[EXERCISE BRIEF]: Return the lines below word for word, starting with the line that contains "Ferientermine" and ending with the last line. Leave the pictures out of your answer.

[DATA FOR PROCESSING]:
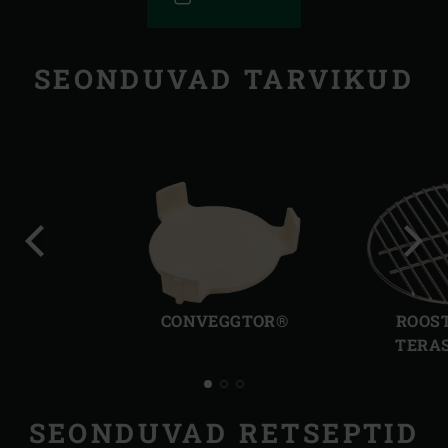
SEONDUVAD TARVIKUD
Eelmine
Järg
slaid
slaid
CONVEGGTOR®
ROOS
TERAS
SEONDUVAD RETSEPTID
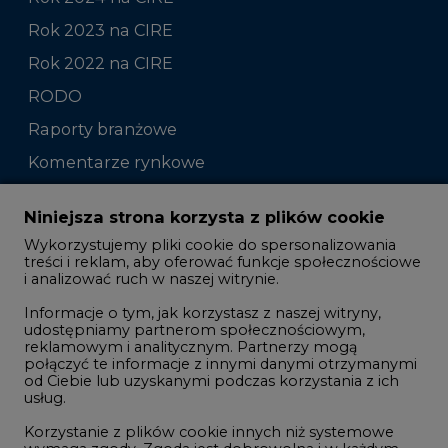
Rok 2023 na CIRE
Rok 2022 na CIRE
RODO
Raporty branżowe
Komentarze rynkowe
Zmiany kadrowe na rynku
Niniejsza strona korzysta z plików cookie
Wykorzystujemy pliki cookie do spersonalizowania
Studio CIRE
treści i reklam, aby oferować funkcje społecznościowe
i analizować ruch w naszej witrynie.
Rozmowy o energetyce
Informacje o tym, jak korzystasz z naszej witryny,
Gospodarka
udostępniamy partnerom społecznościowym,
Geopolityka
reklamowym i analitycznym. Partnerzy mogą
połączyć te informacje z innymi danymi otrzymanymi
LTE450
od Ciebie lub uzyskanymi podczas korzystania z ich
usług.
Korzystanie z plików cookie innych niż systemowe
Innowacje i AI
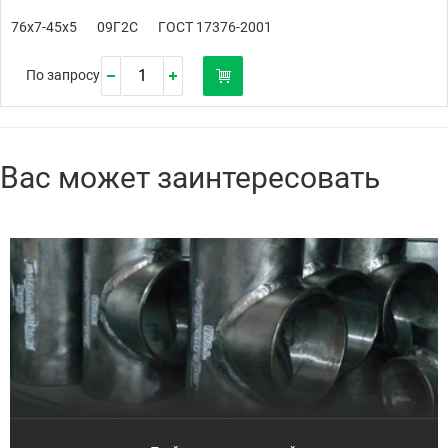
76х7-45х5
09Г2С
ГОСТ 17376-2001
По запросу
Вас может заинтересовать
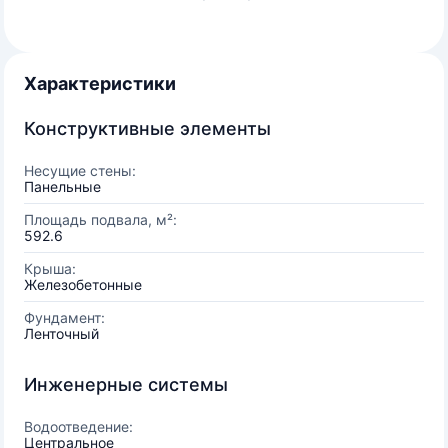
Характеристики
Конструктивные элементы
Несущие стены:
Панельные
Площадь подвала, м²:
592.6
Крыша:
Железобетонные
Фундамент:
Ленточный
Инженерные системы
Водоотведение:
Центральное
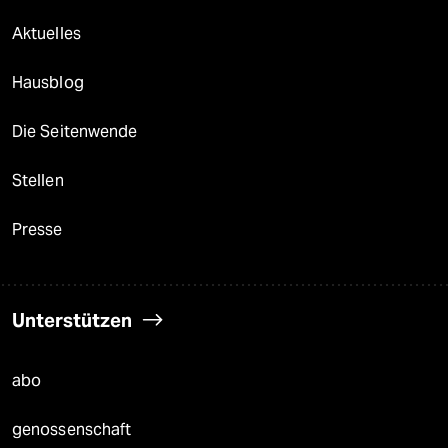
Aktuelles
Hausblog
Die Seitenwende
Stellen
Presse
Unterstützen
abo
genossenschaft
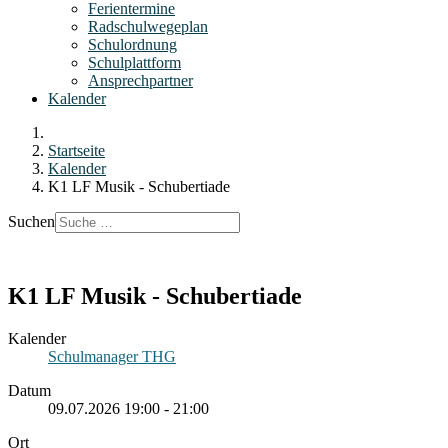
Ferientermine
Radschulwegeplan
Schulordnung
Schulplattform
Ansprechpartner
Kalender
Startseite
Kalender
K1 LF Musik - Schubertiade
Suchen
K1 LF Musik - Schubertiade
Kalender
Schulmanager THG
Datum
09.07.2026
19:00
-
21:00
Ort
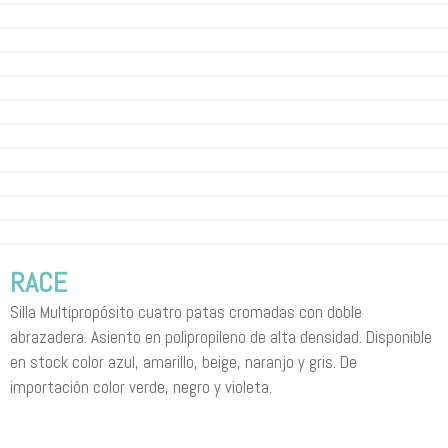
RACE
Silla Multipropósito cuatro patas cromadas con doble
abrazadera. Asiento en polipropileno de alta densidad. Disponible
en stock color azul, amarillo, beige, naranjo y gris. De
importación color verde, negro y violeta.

[RESULT OF THIS EXERCISE]:
Ferientermine
Radschulwegeplan
Schulordnung
Schulplattform
Ansprechpartner
Kalender
Startseite
Kalender
K1 LF Musik - Schubertiade
Suchen
K1 LF Musik - Schubertiade
Kalender
Schulmanager THG
Datum
09.07.2026
19:00
-
21:00
Ort
RACE
Silla Multipropósito cuatro patas cromadas con doble
abrazadera. Asiento en polipropileno de alta densidad. Disponible
en stock color azul, amarillo, beige, naranjo y gris. De
importación color verde, negro y violeta.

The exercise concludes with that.